• _What you are asked to do_: In the listing below, find each line that has the word "class" and copy those lines out in full.

▬▬▬▬▬▬

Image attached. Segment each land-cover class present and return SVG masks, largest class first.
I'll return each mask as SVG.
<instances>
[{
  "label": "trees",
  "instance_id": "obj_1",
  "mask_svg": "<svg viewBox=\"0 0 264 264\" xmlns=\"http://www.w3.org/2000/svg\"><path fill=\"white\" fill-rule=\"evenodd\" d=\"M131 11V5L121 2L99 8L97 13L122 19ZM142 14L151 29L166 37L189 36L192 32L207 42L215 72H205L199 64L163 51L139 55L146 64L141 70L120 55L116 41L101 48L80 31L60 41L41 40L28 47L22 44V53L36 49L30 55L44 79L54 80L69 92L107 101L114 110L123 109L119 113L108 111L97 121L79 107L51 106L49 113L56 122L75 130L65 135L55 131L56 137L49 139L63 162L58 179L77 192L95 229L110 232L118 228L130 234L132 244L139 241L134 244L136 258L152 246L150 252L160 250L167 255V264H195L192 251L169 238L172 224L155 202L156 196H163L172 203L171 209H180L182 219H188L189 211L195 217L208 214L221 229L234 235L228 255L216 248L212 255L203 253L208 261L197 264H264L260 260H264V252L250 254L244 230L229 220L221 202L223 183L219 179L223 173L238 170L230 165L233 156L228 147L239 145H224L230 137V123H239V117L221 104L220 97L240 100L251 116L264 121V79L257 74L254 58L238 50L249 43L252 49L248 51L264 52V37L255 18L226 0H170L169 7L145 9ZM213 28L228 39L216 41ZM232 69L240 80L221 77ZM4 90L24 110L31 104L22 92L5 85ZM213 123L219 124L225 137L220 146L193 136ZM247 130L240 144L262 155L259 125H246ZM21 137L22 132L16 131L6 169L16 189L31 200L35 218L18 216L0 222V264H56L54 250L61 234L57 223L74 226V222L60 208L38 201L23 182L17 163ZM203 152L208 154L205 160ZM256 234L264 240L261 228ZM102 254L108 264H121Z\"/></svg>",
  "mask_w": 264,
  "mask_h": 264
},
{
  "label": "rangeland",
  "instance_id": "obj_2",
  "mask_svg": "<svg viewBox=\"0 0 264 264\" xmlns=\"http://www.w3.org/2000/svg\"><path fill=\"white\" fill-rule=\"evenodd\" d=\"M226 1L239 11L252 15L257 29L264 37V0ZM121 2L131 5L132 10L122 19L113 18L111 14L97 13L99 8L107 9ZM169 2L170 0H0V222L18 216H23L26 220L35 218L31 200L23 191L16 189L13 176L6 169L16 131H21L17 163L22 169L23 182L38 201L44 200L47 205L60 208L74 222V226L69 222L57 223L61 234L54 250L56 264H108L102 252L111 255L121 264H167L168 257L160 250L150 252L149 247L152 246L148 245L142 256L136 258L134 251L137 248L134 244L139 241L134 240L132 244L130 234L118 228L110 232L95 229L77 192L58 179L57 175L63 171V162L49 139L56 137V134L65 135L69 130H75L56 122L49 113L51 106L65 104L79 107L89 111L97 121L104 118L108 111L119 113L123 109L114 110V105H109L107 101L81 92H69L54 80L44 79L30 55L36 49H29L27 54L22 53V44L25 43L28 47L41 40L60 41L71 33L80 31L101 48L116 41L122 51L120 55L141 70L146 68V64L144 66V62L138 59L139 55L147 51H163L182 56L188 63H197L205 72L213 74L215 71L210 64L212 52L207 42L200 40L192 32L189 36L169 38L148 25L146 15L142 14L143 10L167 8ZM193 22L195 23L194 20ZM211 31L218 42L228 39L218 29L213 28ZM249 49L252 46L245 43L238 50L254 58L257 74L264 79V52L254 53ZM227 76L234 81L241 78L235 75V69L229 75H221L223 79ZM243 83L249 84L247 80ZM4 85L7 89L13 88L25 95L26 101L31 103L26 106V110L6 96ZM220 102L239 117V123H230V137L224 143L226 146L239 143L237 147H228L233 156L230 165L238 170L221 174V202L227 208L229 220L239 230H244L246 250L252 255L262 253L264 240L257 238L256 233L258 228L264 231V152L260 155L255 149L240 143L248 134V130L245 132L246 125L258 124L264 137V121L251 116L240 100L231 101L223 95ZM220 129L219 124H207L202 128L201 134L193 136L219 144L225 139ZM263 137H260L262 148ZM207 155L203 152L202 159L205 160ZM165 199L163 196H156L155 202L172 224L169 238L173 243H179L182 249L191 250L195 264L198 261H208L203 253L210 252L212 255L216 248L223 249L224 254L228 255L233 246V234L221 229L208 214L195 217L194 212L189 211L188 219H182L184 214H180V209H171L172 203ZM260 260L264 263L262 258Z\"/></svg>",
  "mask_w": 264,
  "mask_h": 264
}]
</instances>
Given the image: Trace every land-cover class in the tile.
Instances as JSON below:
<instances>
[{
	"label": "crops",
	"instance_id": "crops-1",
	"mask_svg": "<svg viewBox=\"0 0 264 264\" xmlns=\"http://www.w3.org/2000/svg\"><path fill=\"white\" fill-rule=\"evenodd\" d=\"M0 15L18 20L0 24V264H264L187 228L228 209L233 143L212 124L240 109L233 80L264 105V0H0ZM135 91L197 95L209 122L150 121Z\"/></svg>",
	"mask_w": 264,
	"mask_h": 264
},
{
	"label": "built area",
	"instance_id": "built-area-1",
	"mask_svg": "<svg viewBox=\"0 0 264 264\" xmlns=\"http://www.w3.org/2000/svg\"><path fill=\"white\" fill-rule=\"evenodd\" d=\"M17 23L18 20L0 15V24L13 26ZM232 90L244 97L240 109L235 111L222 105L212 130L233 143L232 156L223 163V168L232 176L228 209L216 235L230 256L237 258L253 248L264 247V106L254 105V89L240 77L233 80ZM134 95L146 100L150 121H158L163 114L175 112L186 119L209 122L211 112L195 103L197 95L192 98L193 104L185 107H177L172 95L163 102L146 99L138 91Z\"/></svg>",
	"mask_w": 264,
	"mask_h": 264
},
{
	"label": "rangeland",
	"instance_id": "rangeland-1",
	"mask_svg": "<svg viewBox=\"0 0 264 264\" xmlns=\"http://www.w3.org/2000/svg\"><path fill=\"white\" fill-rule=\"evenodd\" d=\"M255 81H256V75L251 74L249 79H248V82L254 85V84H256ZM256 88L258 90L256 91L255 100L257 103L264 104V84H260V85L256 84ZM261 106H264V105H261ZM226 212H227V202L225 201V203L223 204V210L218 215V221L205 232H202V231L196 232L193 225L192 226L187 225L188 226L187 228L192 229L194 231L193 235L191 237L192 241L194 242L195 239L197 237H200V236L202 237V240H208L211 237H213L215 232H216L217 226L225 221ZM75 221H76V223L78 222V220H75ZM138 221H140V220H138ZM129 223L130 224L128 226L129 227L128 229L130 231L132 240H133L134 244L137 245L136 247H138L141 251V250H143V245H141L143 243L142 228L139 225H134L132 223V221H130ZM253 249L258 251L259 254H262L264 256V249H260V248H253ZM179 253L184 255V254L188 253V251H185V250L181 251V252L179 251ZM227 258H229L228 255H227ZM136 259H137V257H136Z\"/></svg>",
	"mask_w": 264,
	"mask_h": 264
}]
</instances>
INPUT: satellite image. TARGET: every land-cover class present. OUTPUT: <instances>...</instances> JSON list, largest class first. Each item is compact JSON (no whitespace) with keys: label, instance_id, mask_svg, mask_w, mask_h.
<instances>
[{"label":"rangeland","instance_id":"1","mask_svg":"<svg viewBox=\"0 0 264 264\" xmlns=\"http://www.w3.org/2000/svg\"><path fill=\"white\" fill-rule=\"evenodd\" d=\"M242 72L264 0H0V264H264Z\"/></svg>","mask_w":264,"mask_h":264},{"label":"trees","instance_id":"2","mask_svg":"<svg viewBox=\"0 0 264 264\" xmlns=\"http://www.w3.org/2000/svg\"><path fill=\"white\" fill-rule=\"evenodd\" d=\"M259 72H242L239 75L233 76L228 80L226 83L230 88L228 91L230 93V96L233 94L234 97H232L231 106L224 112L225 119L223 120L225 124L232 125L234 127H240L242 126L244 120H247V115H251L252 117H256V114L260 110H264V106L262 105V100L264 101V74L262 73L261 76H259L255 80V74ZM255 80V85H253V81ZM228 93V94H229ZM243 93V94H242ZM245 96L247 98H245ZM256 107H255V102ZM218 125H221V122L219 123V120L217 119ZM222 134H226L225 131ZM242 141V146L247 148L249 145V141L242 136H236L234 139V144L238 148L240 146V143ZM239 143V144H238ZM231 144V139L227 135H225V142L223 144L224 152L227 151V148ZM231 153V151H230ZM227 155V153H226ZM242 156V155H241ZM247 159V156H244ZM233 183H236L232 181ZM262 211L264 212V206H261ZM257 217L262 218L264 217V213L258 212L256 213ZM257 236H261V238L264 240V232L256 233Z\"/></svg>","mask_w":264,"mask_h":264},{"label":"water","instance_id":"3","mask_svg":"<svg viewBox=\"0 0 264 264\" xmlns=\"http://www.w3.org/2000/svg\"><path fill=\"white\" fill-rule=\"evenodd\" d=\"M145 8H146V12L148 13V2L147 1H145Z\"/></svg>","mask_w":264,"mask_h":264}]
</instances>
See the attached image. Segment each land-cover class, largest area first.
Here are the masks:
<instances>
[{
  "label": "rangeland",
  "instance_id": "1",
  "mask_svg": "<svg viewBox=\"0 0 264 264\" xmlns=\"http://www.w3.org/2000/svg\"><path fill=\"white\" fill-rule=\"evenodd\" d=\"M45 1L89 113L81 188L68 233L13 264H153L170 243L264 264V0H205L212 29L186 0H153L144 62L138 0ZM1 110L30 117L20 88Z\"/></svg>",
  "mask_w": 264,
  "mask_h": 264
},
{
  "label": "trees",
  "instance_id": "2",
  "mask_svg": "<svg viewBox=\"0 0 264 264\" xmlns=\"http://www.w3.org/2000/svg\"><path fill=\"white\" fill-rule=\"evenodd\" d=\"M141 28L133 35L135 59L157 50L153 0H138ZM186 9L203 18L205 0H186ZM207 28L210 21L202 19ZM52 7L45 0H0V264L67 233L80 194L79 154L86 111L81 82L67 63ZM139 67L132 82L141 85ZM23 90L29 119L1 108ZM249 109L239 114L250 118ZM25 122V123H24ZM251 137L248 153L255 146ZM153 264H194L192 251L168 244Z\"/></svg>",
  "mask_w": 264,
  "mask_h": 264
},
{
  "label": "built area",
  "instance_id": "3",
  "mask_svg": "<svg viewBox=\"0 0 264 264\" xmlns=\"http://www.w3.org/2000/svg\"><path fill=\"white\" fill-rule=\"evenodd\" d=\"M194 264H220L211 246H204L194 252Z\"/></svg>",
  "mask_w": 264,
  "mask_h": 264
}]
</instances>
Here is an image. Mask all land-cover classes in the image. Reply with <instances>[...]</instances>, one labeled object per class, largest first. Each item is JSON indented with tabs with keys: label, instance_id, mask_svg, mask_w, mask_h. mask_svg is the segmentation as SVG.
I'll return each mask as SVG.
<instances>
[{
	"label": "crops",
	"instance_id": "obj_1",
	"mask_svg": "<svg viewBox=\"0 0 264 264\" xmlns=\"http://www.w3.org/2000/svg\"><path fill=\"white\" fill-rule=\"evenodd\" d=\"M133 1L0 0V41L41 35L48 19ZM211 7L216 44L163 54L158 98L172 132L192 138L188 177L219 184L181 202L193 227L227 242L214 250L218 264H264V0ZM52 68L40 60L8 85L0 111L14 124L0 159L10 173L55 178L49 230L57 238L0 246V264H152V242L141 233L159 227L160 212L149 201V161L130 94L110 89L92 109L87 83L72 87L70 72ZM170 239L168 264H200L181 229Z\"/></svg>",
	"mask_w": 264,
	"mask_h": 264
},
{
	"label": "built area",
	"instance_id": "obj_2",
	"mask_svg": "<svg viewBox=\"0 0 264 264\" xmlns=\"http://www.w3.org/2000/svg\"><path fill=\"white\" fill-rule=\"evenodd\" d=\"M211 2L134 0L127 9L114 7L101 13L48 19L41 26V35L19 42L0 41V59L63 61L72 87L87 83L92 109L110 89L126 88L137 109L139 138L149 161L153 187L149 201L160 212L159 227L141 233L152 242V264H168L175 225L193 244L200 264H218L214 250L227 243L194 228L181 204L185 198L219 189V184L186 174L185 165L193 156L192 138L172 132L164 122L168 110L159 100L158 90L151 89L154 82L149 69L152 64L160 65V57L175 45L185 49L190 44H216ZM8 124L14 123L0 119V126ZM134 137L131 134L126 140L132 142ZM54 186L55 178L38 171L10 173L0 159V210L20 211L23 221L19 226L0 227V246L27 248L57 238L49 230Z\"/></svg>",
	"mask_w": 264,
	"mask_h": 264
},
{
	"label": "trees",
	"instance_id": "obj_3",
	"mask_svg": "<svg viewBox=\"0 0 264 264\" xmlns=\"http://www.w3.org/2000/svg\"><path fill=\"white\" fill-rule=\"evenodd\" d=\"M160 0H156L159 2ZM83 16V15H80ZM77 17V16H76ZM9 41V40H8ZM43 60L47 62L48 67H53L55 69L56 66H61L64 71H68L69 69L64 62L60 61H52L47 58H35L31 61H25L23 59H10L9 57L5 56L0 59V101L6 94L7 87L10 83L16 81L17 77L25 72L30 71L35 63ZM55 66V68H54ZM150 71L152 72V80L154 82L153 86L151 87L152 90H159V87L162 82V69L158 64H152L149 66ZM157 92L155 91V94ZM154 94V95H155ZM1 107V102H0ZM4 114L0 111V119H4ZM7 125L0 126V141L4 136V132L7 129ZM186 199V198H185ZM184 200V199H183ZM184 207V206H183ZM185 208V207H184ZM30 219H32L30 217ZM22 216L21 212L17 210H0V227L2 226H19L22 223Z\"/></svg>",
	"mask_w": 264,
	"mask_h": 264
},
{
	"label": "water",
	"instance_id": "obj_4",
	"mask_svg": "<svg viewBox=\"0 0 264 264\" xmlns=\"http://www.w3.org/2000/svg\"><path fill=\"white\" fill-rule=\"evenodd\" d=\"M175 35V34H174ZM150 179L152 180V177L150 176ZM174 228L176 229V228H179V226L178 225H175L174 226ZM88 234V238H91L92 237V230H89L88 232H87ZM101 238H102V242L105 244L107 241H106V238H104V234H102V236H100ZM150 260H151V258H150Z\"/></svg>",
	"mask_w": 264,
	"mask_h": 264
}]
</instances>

▬▬▬▬▬▬

• _Full response_:
Image attached. Segment each land-cover class present and return SVG masks, largest class first.
Given the image: Trace every land-cover class in the tile.
INPUT: satellite image. TARGET: every land-cover class present. OUTPUT: <instances>...</instances> JSON list, largest class first. Each item is compact JSON (no whitespace) with keys: label, instance_id, mask_svg, mask_w, mask_h.
See the attached image. Segment each land-cover class, largest area first.
Here is an image. Mask all land-cover classes in the image. Reply with <instances>[...]</instances>, one labeled object per class, largest first. Each item is JSON indented with tabs with keys: label, instance_id, mask_svg, mask_w, mask_h. mask_svg is the segmentation as SVG.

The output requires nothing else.